--- Description of the task ---
Write out word for word the lines from the line with "scientific name: Schoenoplectus acutus" to the line with "genus: Barbarea", including both of those lines.

===============

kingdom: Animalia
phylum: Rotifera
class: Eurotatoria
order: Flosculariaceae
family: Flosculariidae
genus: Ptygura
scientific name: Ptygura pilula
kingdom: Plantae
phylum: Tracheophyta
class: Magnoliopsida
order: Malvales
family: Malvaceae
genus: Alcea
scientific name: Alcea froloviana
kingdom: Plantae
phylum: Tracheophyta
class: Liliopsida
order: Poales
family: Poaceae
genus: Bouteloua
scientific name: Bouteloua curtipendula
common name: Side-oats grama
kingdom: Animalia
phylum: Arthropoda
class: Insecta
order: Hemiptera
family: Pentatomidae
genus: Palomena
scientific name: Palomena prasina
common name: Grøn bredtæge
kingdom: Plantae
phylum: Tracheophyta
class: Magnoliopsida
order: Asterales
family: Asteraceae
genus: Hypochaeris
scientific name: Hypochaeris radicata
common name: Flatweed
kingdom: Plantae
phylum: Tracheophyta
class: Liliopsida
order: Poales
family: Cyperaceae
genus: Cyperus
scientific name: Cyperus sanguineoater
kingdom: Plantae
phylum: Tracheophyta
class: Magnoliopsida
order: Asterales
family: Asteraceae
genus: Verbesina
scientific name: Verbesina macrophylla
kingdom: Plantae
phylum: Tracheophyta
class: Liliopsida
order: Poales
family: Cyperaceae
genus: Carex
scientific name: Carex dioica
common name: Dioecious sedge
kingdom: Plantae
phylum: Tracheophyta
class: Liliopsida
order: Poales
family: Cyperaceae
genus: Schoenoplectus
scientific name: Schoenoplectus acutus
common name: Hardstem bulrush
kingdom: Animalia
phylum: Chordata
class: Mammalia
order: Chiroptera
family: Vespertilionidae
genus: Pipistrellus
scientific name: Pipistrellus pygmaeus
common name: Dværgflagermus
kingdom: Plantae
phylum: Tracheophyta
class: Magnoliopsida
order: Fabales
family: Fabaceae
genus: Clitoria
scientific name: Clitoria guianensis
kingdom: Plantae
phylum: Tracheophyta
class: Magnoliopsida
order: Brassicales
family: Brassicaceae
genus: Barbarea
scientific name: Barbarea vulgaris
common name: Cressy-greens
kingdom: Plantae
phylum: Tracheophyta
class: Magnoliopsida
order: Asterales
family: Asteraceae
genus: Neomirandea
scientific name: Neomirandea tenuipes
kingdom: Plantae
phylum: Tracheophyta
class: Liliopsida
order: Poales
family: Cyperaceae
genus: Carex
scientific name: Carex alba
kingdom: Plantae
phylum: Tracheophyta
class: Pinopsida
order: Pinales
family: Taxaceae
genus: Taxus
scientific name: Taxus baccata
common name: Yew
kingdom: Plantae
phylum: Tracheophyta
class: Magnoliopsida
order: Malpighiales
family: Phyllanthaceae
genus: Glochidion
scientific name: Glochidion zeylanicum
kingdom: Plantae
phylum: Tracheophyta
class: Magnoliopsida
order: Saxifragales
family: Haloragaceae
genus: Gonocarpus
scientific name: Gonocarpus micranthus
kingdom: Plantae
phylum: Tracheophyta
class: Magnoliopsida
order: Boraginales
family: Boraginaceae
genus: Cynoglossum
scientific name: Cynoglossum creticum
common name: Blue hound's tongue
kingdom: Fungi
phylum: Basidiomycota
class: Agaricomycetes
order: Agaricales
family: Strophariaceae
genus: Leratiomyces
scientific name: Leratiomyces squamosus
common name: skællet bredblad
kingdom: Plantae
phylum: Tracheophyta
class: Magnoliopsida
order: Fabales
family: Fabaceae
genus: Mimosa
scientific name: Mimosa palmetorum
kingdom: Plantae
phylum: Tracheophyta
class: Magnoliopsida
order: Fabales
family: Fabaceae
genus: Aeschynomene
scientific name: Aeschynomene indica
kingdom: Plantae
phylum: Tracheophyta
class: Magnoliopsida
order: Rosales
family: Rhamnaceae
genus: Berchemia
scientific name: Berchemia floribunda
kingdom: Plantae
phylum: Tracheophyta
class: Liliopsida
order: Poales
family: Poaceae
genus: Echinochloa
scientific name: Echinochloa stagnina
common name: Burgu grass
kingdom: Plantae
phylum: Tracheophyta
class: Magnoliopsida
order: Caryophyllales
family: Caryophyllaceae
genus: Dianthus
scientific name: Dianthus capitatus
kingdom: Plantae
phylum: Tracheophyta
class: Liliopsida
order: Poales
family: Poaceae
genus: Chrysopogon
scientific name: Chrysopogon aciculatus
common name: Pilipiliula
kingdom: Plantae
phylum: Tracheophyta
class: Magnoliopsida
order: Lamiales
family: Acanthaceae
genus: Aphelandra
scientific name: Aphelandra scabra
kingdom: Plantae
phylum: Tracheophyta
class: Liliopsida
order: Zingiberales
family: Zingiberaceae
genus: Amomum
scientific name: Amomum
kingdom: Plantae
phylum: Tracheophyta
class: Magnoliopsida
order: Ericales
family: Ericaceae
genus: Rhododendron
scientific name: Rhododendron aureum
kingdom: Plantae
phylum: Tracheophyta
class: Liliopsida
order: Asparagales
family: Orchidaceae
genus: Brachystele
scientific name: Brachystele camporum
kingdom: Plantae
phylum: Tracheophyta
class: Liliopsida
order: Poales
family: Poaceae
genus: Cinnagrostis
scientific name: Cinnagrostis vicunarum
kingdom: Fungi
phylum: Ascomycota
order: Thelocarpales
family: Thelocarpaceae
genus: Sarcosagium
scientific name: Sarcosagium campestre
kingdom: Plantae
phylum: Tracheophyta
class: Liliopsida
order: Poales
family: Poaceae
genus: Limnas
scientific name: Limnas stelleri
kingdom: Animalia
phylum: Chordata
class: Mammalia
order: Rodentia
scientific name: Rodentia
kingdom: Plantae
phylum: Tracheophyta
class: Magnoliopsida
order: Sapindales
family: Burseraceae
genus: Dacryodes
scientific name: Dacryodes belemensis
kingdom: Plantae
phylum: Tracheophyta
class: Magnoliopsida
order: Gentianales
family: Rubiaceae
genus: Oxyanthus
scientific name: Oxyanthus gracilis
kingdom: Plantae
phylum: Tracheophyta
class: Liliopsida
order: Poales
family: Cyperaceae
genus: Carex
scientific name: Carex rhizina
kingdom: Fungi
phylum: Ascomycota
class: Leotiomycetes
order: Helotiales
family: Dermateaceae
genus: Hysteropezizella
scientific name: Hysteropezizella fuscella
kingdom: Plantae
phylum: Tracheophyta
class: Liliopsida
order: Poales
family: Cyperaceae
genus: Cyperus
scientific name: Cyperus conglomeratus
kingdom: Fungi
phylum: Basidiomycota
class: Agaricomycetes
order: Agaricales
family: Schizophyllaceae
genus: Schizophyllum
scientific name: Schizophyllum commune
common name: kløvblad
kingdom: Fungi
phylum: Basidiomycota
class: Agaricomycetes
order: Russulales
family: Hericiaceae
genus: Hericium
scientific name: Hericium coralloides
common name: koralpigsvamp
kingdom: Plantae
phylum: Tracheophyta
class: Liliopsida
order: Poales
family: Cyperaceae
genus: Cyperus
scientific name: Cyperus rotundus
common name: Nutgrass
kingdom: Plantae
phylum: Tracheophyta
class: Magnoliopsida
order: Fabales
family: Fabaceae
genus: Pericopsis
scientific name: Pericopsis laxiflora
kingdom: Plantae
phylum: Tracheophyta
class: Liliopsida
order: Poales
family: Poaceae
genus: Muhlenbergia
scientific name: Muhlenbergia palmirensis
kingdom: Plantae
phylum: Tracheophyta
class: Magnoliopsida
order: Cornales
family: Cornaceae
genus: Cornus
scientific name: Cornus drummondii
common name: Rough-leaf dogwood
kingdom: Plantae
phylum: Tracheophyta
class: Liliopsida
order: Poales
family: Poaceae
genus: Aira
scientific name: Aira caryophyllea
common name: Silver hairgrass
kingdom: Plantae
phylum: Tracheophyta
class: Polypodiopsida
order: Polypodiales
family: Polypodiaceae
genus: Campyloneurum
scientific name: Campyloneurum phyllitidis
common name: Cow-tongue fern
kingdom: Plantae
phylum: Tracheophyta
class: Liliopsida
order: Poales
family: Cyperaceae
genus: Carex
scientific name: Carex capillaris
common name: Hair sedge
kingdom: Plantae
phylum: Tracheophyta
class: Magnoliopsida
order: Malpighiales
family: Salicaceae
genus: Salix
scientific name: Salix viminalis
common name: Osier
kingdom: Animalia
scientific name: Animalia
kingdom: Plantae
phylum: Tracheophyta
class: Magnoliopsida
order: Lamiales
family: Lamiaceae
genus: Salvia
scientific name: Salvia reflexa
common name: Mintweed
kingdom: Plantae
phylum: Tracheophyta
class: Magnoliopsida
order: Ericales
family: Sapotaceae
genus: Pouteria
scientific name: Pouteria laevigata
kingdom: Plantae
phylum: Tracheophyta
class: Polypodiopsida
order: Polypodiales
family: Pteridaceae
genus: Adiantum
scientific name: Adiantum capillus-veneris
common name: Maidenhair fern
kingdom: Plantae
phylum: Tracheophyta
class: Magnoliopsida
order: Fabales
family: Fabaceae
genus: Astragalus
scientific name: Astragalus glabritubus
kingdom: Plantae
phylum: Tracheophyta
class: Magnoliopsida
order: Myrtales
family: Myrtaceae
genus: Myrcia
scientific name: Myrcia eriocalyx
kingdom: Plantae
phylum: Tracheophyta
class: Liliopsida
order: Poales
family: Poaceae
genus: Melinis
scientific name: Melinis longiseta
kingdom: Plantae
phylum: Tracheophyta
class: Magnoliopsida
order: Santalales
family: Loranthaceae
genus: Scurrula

===============

--- Exercise output ---
scientific name: Schoenoplectus acutus
common name: Hardstem bulrush
kingdom: Animalia
phylum: Chordata
class: Mammalia
order: Chiroptera
family: Vespertilionidae
genus: Pipistrellus
scientific name: Pipistrellus pygmaeus
common name: Dværgflagermus
kingdom: Plantae
phylum: Tracheophyta
class: Magnoliopsida
order: Fabales
family: Fabaceae
genus: Clitoria
scientific name: Clitoria guianensis
kingdom: Plantae
phylum: Tracheophyta
class: Magnoliopsida
order: Brassicales
family: Brassicaceae
genus: Barbarea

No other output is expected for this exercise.